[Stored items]
◆ ◆ ◆ ◆ ◆

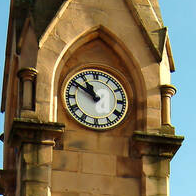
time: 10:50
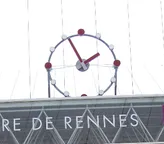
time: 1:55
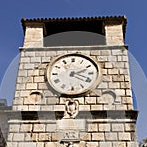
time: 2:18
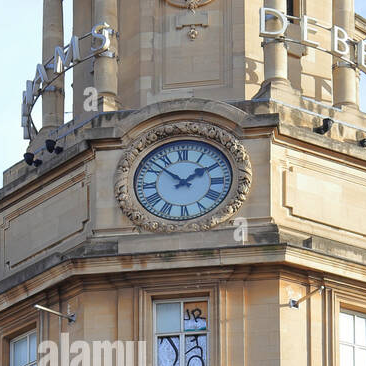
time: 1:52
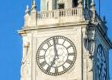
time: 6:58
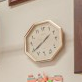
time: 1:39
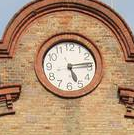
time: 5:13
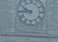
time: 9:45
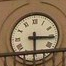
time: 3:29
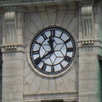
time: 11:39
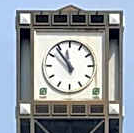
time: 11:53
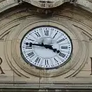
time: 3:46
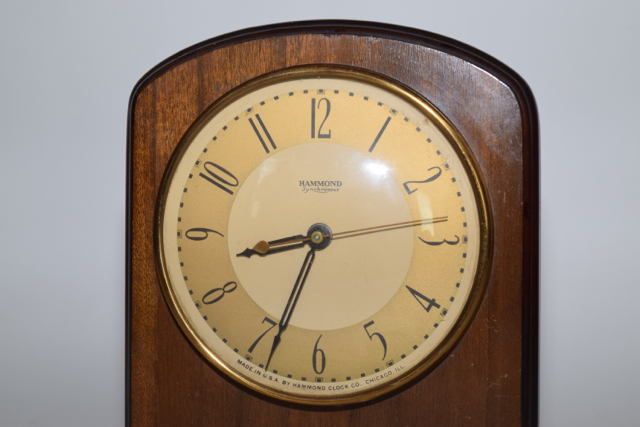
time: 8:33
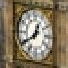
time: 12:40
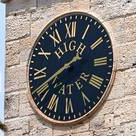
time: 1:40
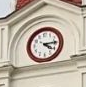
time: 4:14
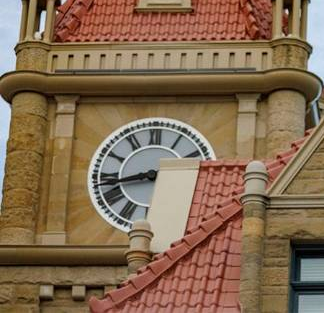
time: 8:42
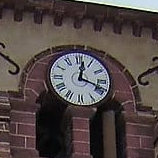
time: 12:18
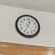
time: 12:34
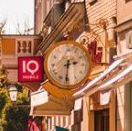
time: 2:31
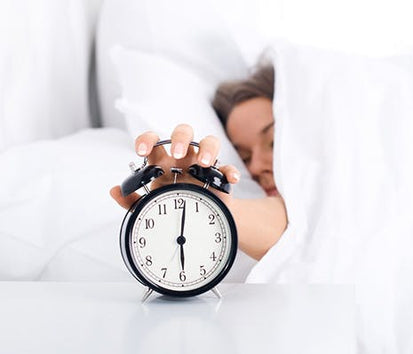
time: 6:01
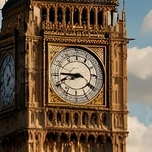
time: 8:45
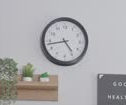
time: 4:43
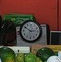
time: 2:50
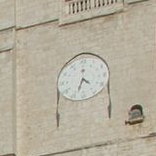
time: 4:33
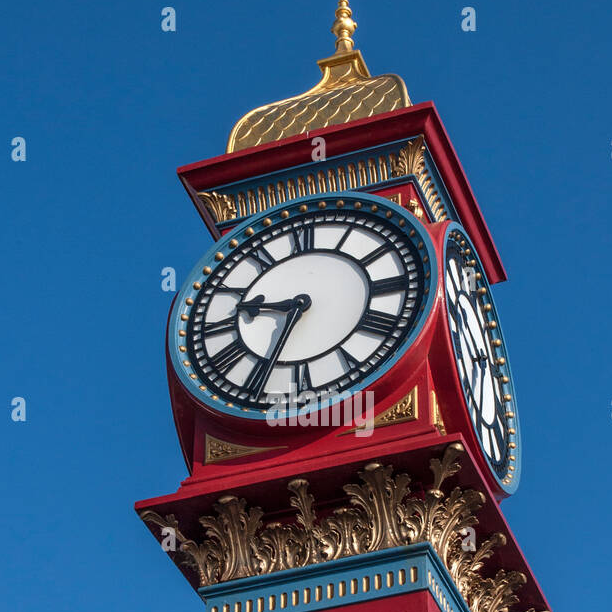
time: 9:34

◆ ◆ ◆ ◆ ◆

◆ What to produce
Edit the records by replacing "time" with "reading" and keeping everything else the same. Give back every record's line, leaving out the pictures.

◆ Completed exercise
reading: 10:50
reading: 1:55
reading: 2:18
reading: 1:52
reading: 6:58
reading: 1:39
reading: 5:13
reading: 9:45
reading: 3:29
reading: 11:39
reading: 11:53
reading: 3:46
reading: 8:33
reading: 12:40
reading: 1:40
reading: 4:14
reading: 8:42
reading: 12:18
reading: 12:34
reading: 2:31
reading: 6:01
reading: 8:45
reading: 4:43
reading: 2:50
reading: 4:33
reading: 9:34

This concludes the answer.